I looked down from the third story window of the Saint Bernard housing project. It was the day after Katrina hit New Orleans and I was across the Mississippi River. I was twelve and somehow my family had left me to fend for myself. Below I witnessed people expressing their fear and anger in the worst ways. I heard neighbors screaming at one another. I saw neighbors stealing from each other’s apartments. I saw gangs of young men shooting at other gangs. In the moment, without any police around, temptation called me. I went down to the stores and took some things I needed – chips, water, and cigarettes. And then I took some things I didn’t need – jewelry, clothes, and shoes.
I saw a lot of things during Katrina, things no one should have to see. I saw mothers crying for their lost children. I saw elderly people who had been abandoned. I saw sheets covering corpses. I saw bodies floating in the river. I saw a man who had lost all hope, jump from the bridge into the brown water of the Mississippi and drown.
Four days after the storm a bus finally came to rescue a group of us on the bridge. I spent a week in Lafayette before reuniting with my parents in the Astrodome. Then I spent the next year in Texas where I first began to learn to read.
We don’t have a choice if hurricanes or earthquakes or tornados hit, we do have a choice about who we are in the face of these disasters. We have a choice, as President Obama says, to live with the “audacity of hope.” We have a choice, to help one another in different ways. We have a choice to stand out and be the person we are called to be. We can choose to be selfish and think only of our selves or we can choose to help others.

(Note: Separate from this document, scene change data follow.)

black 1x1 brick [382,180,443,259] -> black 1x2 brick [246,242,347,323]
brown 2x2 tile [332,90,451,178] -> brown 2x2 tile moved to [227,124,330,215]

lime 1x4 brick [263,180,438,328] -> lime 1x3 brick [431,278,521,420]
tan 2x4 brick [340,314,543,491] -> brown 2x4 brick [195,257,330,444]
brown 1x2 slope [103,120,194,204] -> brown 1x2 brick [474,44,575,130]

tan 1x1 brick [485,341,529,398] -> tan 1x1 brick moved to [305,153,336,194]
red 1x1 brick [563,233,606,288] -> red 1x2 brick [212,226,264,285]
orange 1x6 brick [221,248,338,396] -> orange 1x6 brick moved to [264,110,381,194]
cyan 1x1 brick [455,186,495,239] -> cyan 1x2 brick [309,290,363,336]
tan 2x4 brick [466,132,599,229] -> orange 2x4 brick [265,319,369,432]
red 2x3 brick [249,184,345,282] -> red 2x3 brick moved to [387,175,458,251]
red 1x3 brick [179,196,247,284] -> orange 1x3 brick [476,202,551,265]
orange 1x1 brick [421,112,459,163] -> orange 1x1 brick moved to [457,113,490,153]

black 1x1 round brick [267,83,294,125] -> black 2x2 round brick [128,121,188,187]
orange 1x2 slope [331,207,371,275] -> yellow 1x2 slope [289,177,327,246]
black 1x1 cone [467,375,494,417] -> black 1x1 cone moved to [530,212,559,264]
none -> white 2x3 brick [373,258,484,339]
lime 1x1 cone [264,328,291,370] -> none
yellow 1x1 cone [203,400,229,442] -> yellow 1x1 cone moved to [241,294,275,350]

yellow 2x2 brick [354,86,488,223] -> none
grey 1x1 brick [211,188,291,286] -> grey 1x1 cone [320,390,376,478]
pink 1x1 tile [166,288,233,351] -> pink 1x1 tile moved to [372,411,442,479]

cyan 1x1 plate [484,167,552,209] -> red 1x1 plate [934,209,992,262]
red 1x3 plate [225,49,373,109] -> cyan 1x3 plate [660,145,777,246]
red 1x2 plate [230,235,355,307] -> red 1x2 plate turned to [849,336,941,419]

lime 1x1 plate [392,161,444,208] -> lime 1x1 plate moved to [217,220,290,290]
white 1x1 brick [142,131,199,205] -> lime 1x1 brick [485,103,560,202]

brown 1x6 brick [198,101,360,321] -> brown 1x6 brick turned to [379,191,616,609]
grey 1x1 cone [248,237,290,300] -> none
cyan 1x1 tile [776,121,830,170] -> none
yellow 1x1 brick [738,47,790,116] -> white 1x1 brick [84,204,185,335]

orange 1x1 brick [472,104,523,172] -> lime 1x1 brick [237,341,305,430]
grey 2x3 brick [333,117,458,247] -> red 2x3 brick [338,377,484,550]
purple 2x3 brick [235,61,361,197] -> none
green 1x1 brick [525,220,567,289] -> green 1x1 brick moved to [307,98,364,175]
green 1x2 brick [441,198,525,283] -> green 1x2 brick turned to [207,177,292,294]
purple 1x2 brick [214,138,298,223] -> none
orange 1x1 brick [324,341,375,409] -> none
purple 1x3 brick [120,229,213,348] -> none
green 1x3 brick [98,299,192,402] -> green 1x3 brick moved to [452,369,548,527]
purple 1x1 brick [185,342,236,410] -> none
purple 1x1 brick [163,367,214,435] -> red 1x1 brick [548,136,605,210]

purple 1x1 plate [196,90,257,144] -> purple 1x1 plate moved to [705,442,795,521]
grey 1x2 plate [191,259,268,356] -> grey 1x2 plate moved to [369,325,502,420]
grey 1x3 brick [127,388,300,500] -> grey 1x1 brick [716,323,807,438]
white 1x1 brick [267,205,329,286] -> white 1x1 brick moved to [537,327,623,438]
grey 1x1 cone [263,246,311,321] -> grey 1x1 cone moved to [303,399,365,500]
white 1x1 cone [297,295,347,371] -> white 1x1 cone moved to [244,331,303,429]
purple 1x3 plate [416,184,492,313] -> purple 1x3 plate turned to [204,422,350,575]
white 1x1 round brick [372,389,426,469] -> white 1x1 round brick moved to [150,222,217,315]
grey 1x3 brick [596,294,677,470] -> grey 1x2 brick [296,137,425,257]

So here’s what I also saw. I saw people helping each other through the water. I heard people encourage one another to have faith. I heard many African Americans say whites didn’t care about saving blacks. But I witnessed blacks and whites working together passing out water. And, two white Coast Guard officers rescued me. Finally, I listened and believed my teachers in Texas when they told me they had faith in me and that I needed to have faith in myself.
The twelve-year-old boy who looked through the window of the Saint Bernard housing project four and a half years ago could never have written this essay. He could not write or read or count. He did not have a mind patient enough to envision anything complex. He did not think his opinion mattered. Now that boy has gone. In his place is a young man determined to follow his dream.